--- EXERCISE ---
Pick out every line in the records below that contains the string "chart", and copy each of those lines. Case counts, so match capital and lowercase letters precisely.

--- PROVIDED DATA ---

□ □ □

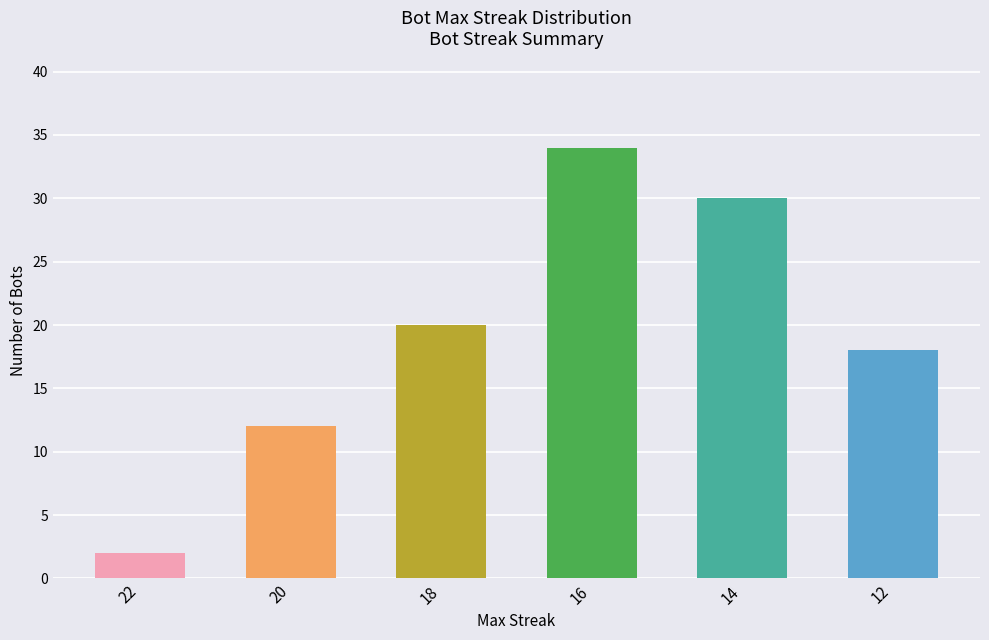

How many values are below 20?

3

□ □ □

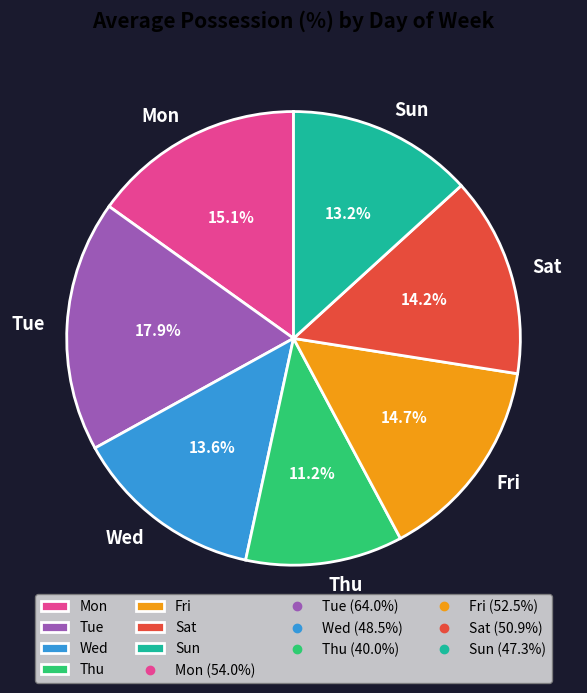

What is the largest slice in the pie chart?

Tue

□ □ □

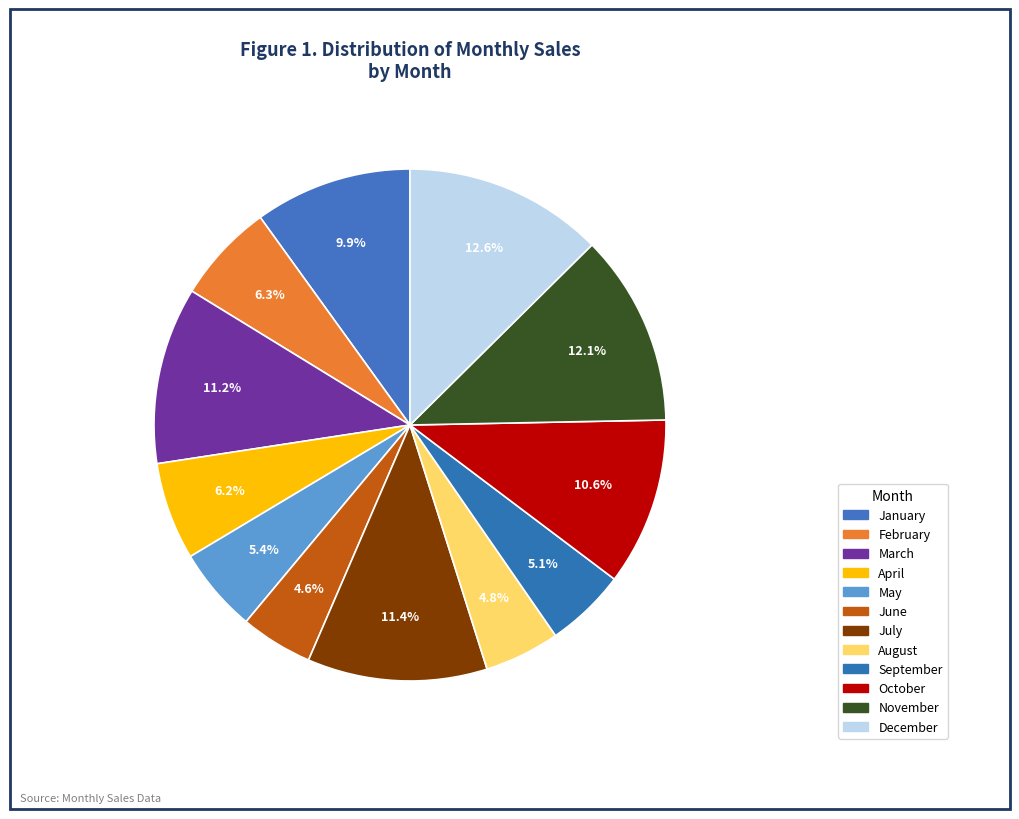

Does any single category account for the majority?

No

□ □ □

--- SOLVED PROBLEM ---
What is the largest slice in the pie chart?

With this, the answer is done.